Vignette then scraped together a minimal starting budget and planned a second trip, sending some of the team to meet up with the pair again while underway this week.

They’re hoping to raise funds for a final trip to document the journey’s end through the crowd funding site www.indiegogo.com. They have already raised about half of what they expect it to take to complete the entire project, including travel expenses for the final days of filming.

“We definitely underestimated the amount of time and money it would take,” said Brian Spielman, the project’s producer and editor. “We’ve been intentionally focused on taking it as it comes. I think, in documentary work, if you do it any other way you could go crazy.”

Founded in 2010, Vignette specializes in documentary work — video, stills and interactive media — for brands and organizations looking to tell a story. This project though, produced for no client but themselves, put the island-based creative group in the unique position of being truly independent, Spielman explained.

“It feels both really liberating and pretty scary when you actually have a chance to make the final call,” he said. “It’s just a story that we saw that was really cool.”

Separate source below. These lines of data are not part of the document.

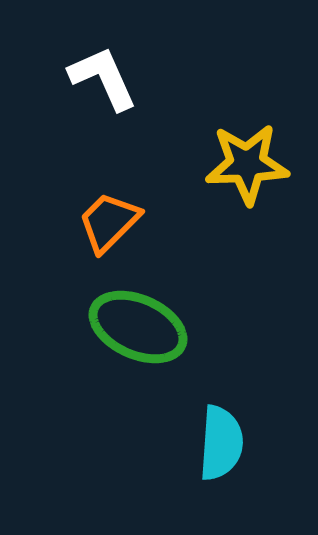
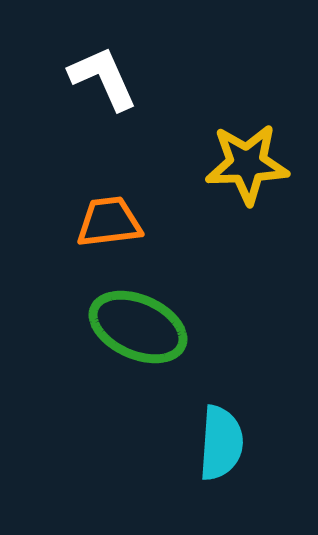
orange trapezoid: rotated 38 degrees clockwise
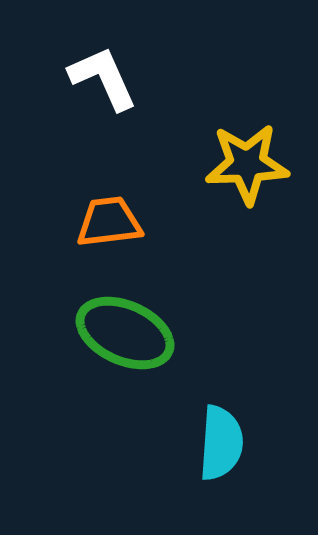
green ellipse: moved 13 px left, 6 px down
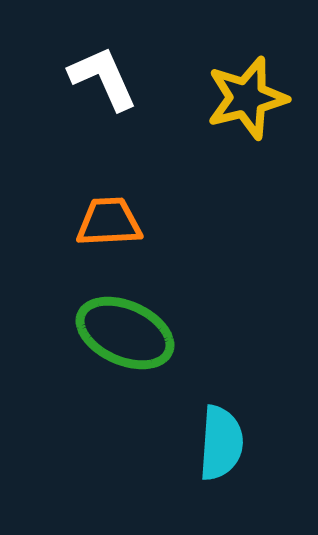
yellow star: moved 66 px up; rotated 12 degrees counterclockwise
orange trapezoid: rotated 4 degrees clockwise
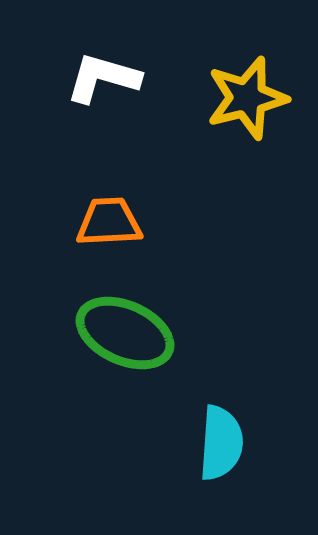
white L-shape: rotated 50 degrees counterclockwise
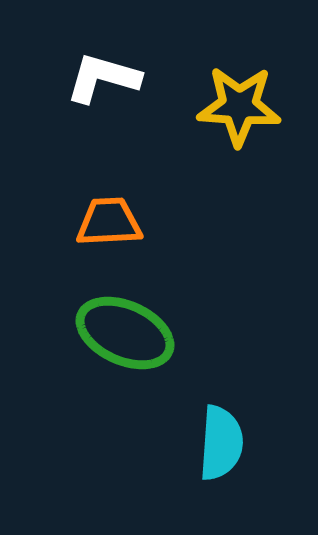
yellow star: moved 8 px left, 8 px down; rotated 18 degrees clockwise
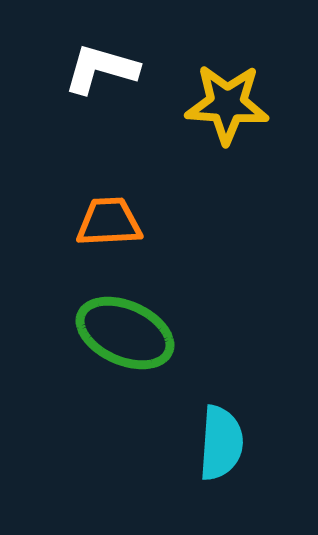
white L-shape: moved 2 px left, 9 px up
yellow star: moved 12 px left, 2 px up
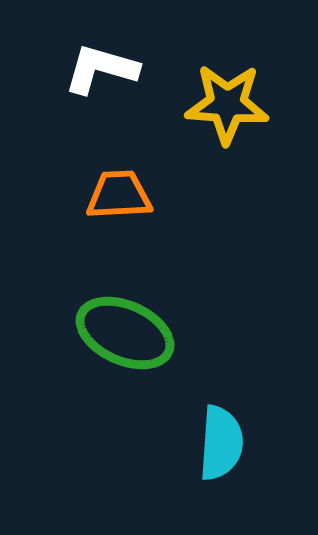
orange trapezoid: moved 10 px right, 27 px up
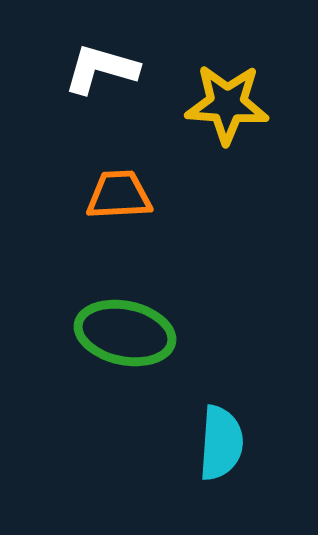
green ellipse: rotated 12 degrees counterclockwise
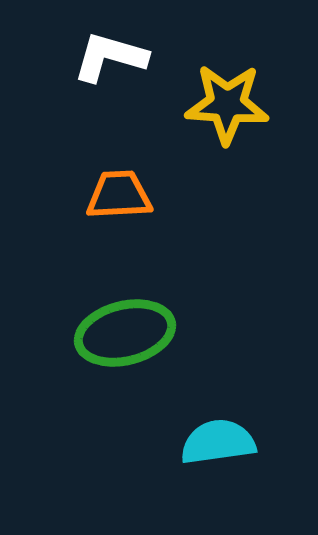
white L-shape: moved 9 px right, 12 px up
green ellipse: rotated 26 degrees counterclockwise
cyan semicircle: moved 3 px left, 1 px up; rotated 102 degrees counterclockwise
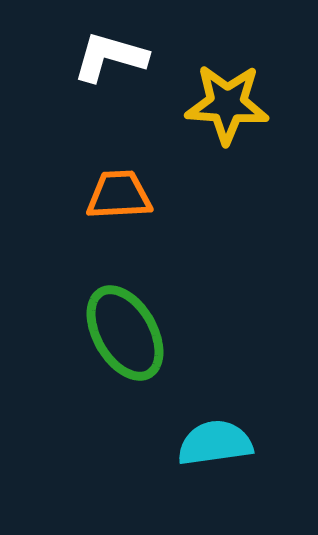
green ellipse: rotated 74 degrees clockwise
cyan semicircle: moved 3 px left, 1 px down
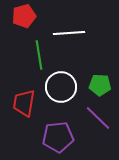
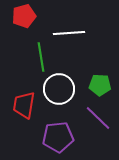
green line: moved 2 px right, 2 px down
white circle: moved 2 px left, 2 px down
red trapezoid: moved 2 px down
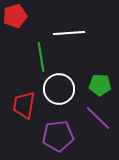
red pentagon: moved 9 px left
purple pentagon: moved 1 px up
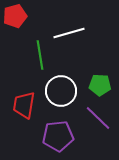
white line: rotated 12 degrees counterclockwise
green line: moved 1 px left, 2 px up
white circle: moved 2 px right, 2 px down
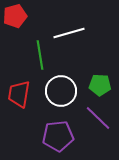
red trapezoid: moved 5 px left, 11 px up
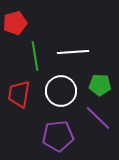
red pentagon: moved 7 px down
white line: moved 4 px right, 19 px down; rotated 12 degrees clockwise
green line: moved 5 px left, 1 px down
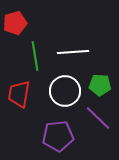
white circle: moved 4 px right
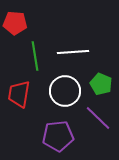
red pentagon: rotated 20 degrees clockwise
green pentagon: moved 1 px right, 1 px up; rotated 20 degrees clockwise
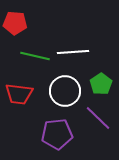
green line: rotated 68 degrees counterclockwise
green pentagon: rotated 15 degrees clockwise
red trapezoid: rotated 92 degrees counterclockwise
purple pentagon: moved 1 px left, 2 px up
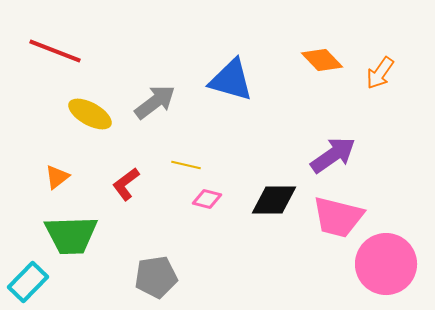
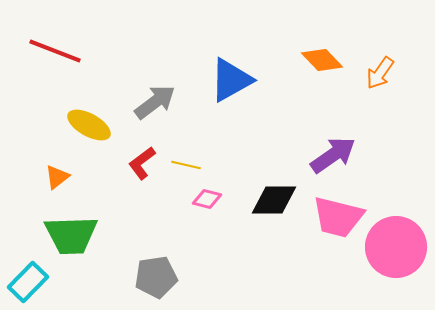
blue triangle: rotated 45 degrees counterclockwise
yellow ellipse: moved 1 px left, 11 px down
red L-shape: moved 16 px right, 21 px up
pink circle: moved 10 px right, 17 px up
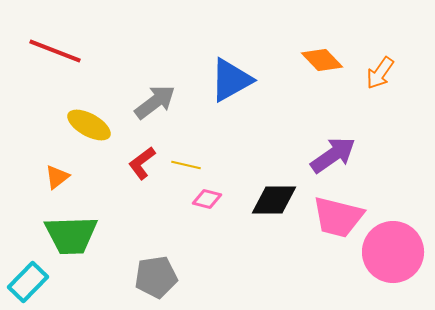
pink circle: moved 3 px left, 5 px down
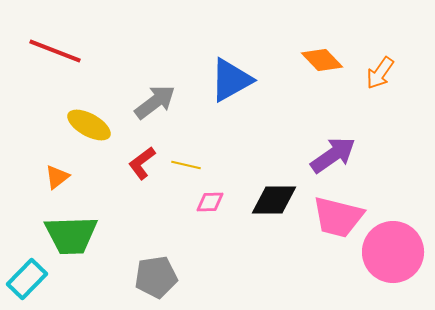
pink diamond: moved 3 px right, 3 px down; rotated 16 degrees counterclockwise
cyan rectangle: moved 1 px left, 3 px up
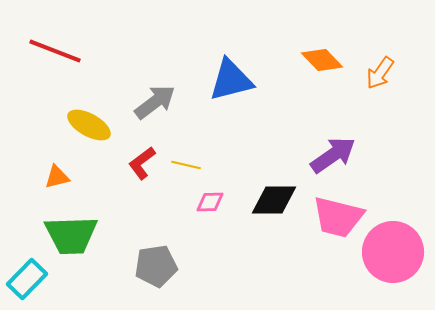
blue triangle: rotated 15 degrees clockwise
orange triangle: rotated 24 degrees clockwise
gray pentagon: moved 11 px up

Ultimately, Spielman said, the group hopes to produce a true feature-length documentary about the island pair’s adventure, possibly submitting it to film festivals and screenings around the country.

Vignette estimates that about $7,500 more will be necessary to properly finish the project, and their online appeal offers various perk packages for those who donate, which include special gifts such as tickets to the eventual film premiere, a custom-designed shirt and the chance to meet the film’s cast and crew at an exclusive reception event.

Interested readers can learn more about the project and how to donate at www.indiegogo.com/projects/passage-a-documentary-project#/story.

“The amount we’re currently campaigning for is a result of careful planning and consideration,” the group’s online project proposal reads. “It’s what we know we need at minimum to complete this story. The majority of the budget is transportation (flights, baggage fees, chartering a small motor boat to keep up with Luca and Xander) and, of course, some camping food and equipment (batteries and memory cards go fast when you’re out in the wilderness).”

The group is seeking donations to cover costs and expenses only, Spielman said, and not postproduction or time.

“This is a passion project for us,” he said. “We try our best to keep it human. We want to confront and present things that have real issues we can all connect with.”